__EXERCÍCIOS__:
1. Transcreva do texto sobre a ação pedagógica com bebês o trecho que se abre com as palavras contendo "As especificidades da" e se fecha com "apresentar-se ao mundo.".
2. Traduza para o inglês esta frase do texto sobre a ação pedagógica com bebês: "Ter concepções compartilhadas significa argumentar, constituir coerência, estabelecer continuidade e estabilidade tanto horizontal, na escola e na família, como vertical, entre as turmas ou níveis de ensino."

__TEXTO DE LEITURA__:
####################

" Um professor influi para a eternidade; nunca se pode dizer até onde vai sua influência."
(Henry Adams)

sábado, 28 de maio de 2011

As especificidades da ação pedagógica com bebês - Parte IV

Maria Carmem Barbosa
Uma pedagogia para o dia a dia da sala de bebês
Para organizar um percurso de aprendizagem e desenvolvimento para os bebês é preciso que se tenha um Projeto Político-pedagógico que defina objetivos de longo prazo, pois a formação humana é algo que necessita de tempo. Além disso, cabe à escola saber o que cada bebê, e o grupo de crianças pequenas precisa para, assim, construir estratégias que possam oferecer às crianças as ferramentas necessárias para compreender e apresentar-se ao mundo.
A explicitação nos objetivos das concepções educacionais e das estratégias educacionais com as crianças pequenas é importante, pois possibilita aos educadores compartilhar - tanto com seus colegas, no interior da escola, como com os pais e a comunidade - seus princípios educativos. Ter concepções compartilhadas significa argumentar, constituir coerência, estabelecer continuidade e estabilidade tanto horizontal, na escola e na família, como vertical, entre as turmas ou níveis de ensino.
Tendo claro e compartilhado concepções e objetivos pode-se, então, começar a constituir o processo educacional. Elaborar uma intervenção pedagógica numa turma de bebês significa realizar ações de dois tipos: (a) a construção de um contexto e (b) a organização de um percurso de vida.

####################

Registros salvos:
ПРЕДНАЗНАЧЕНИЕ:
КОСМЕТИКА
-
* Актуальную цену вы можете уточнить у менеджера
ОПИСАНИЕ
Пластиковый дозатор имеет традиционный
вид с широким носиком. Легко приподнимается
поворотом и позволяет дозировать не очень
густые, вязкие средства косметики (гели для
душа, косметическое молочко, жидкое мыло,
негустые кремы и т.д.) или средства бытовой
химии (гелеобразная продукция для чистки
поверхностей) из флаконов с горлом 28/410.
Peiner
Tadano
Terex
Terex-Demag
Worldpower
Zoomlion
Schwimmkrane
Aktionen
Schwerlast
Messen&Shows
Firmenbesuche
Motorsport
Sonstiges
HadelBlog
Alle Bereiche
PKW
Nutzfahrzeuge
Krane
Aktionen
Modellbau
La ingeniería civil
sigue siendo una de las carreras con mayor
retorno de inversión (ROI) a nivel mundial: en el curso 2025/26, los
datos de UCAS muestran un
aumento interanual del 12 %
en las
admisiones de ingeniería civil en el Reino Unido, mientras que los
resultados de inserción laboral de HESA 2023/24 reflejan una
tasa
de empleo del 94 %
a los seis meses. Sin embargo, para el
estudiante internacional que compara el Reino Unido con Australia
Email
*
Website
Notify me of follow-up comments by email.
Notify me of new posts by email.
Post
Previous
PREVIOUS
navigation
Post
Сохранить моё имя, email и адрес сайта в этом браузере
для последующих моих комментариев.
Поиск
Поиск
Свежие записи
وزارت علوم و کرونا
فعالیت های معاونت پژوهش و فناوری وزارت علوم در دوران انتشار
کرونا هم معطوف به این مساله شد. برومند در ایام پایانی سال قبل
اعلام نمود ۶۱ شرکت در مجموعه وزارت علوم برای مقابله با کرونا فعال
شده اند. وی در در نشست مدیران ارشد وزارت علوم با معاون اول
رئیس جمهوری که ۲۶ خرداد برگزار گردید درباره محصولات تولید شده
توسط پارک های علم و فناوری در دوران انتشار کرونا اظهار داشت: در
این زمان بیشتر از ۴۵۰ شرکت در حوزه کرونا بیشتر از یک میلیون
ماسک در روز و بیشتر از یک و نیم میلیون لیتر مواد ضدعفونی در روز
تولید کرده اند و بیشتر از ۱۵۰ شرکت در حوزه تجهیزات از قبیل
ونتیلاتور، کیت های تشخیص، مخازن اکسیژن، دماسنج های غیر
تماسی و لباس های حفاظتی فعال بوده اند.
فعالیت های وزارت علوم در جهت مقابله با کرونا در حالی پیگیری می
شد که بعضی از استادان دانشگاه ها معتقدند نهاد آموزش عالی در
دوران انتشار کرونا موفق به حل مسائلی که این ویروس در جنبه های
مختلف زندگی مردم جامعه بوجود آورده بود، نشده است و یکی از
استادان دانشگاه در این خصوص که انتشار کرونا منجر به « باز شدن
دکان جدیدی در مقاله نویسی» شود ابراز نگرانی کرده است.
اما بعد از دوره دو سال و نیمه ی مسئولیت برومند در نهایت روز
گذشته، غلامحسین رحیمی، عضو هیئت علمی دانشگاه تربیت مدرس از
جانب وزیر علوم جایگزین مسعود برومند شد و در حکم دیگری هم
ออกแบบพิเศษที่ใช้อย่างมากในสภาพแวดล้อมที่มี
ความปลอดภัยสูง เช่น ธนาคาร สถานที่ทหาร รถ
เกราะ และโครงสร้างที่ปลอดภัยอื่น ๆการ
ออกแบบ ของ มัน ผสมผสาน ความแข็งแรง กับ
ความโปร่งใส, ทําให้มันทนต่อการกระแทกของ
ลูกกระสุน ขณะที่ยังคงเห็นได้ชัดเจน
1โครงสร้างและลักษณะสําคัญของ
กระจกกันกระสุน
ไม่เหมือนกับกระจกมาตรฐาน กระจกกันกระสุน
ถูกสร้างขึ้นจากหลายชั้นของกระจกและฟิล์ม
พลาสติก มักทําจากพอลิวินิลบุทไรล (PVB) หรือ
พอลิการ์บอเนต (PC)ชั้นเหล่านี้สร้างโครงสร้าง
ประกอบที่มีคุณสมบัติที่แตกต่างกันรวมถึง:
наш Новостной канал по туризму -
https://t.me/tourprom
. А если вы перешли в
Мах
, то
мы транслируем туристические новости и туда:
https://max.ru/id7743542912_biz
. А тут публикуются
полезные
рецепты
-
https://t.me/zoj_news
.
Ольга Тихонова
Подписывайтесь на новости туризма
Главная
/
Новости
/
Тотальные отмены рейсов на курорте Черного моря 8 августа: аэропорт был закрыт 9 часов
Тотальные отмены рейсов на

####################

__GABARITO__:
1.
As especificidades da ação pedagógica com bebês - Parte IV

Maria Carmem Barbosa
Uma pedagogia para o dia a dia da sala de bebês
Para organizar um percurso de aprendizagem e desenvolvimento para os bebês é preciso que se tenha um Projeto Político-pedagógico que defina objetivos de longo prazo, pois a formação humana é algo que necessita de tempo. Além disso, cabe à escola saber o que cada bebê, e o grupo de crianças pequenas precisa para, assim, construir estratégias que possam oferecer às crianças as ferramentas necessárias para compreender e apresentar-se ao mundo.

2. Having shared conceptions means arguing, building coherence, and establishing continuity and stability both horizontally, at school and in the family, and vertically, across classes or levels of education.